Oh, *that* kind of profiling. I have done that with
under Windows, but I never thought it'd be necessary for webserver
applications... Clearly, at least our *current* problem - and also the
[...] is database performance, not CPU usage.
For ten years now, I've been working with performance issues in
systems that use databases, and I've never found it to be so easy as
you want it to appear.
Believing that "the problem is database performance" all too often
leads people to blindly buy new hardware or change database software
(from Oracle to Sybase or from MySQL to Postgres), as if printing more
money would solve any "shortage of money" sort of problem. Instead, I
think you have to look at *how* you *spend* the resources that you
have got, and consider if you could spend them otherwise. If,
perhaps, you are wasting and could start to save. As any economist
can tell you, the first step is monitoring the current flow, to get an
overview of what is going on. This is what the profiling is about.
It's not about CPU performance or database performance. It is about
locating the hole in the bucket.
The resource that we've got to work with is the two to five seconds of
patience that each user brings to www.wikipedia.org
. Before that time
runs out, they should have their content delivered. If we have a hole
in our bucket, where all time runs out, we better plug that hole.

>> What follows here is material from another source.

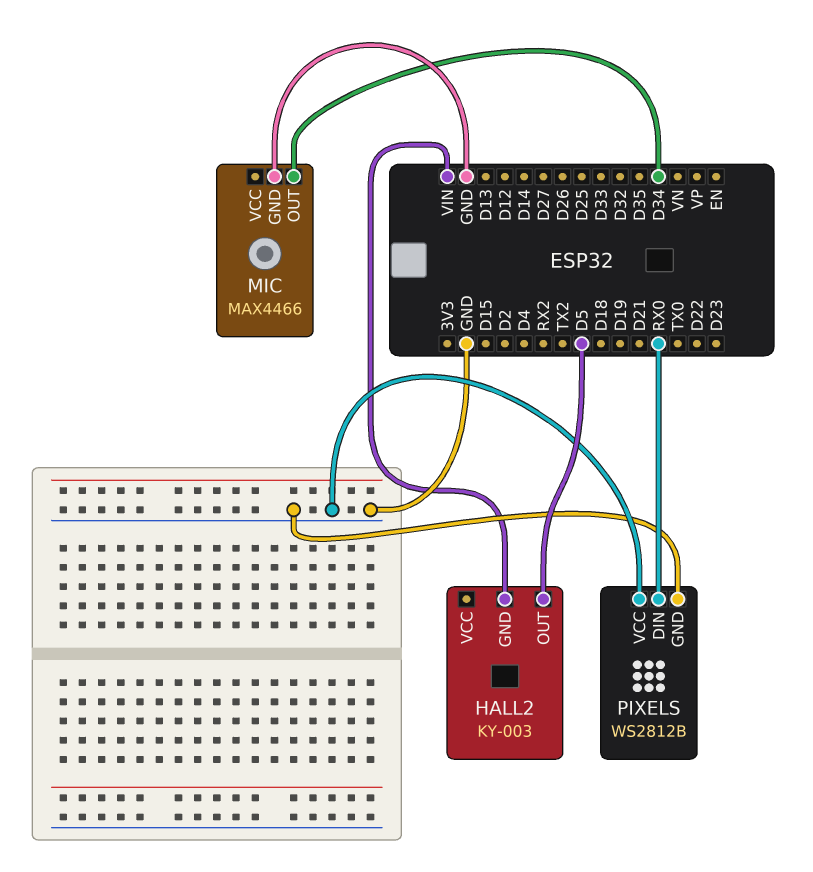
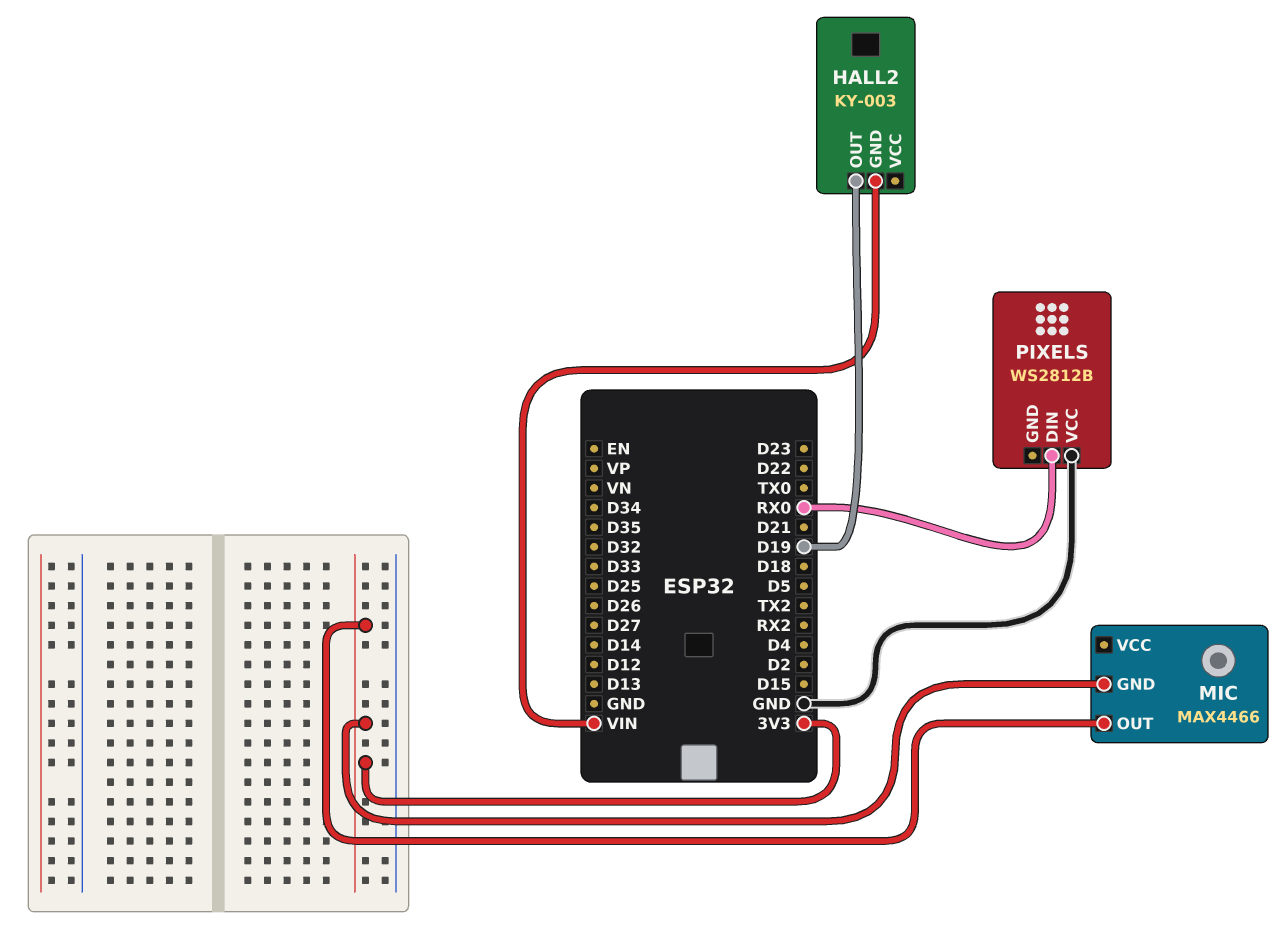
HALL2 pin OUT: D5 -> D19
MIC pin GND: GND -> 3V3
MIC pin OUT: D34 -> 3V3
PIXELS pin GND: GND -> none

If we make a single call to a database that takes seven seconds to
respond, we better fix that call (or the database). But if our code
for every HTTP request makes seventy calls to a database that always
responds in .1 seconds (if you think this example is unrealistic,
you haven't been in the telecom industry), the entire HTTP transaction
also takes a total of seven seconds, and we better fix our code to
make fewer calls rather than put the blame on the poor database.
It's about wallclock time, not CPU time. And profiling is the way to
go, if we want to do better than guess and pray. So far, the
Wikipedia developers have mostly been guessing and praying.
I think the worst performance I ever saw from Wikipedia was in May
2002. You can dig up the thread from the archives of this list, e.g.
Right now, Wikipedia is flying and everybody is happy.